Directions: The records follow. Retype them without a single change.

Input data section start

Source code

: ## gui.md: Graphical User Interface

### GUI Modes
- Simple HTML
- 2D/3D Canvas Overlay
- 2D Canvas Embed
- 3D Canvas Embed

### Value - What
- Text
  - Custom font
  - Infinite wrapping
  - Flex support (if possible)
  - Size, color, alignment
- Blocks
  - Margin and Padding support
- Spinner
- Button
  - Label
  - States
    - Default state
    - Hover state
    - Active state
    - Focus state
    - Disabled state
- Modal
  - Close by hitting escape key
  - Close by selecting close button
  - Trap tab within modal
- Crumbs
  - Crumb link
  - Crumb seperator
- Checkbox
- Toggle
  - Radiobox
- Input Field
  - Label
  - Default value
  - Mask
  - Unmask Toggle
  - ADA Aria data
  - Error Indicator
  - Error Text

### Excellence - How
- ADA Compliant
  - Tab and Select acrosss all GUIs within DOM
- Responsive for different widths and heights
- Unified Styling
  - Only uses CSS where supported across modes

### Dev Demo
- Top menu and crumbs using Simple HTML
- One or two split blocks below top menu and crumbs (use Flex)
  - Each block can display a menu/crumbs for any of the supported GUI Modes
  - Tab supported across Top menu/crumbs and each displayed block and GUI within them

Input data section end

Result of the task:
Source code

: ## gui.md: Graphical User Interface

### GUI Modes
- Simple HTML
- 2D/3D Canvas Overlay
- 2D Canvas Embed
- 3D Canvas Embed

### Value - What
- Text
  - Custom font
  - Infinite wrapping
  - Flex support (if possible)
  - Size, color, alignment
- Blocks
  - Margin and Padding support
- Spinner
- Button
  - Label
  - States
    - Default state
    - Hover state
    - Active state
    - Focus state
    - Disabled state
- Modal
  - Close by hitting escape key
  - Close by selecting close button
  - Trap tab within modal
- Crumbs
  - Crumb link
  - Crumb seperator
- Checkbox
- Toggle
  - Radiobox
- Input Field
  - Label
  - Default value
  - Mask
  - Unmask Toggle
  - ADA Aria data
  - Error Indicator
  - Error Text

### Excellence - How
- ADA Compliant
  - Tab and Select acrosss all GUIs within DOM
- Responsive for different widths and heights
- Unified Styling
  - Only uses CSS where supported across modes

### Dev Demo
- Top menu and crumbs using Simple HTML
- One or two split blocks below top menu and crumbs (use Flex)
  - Each block can display a menu/crumbs for any of the supported GUI Modes
  - Tab supported across Top menu/crumbs and each displayed block and GUI within them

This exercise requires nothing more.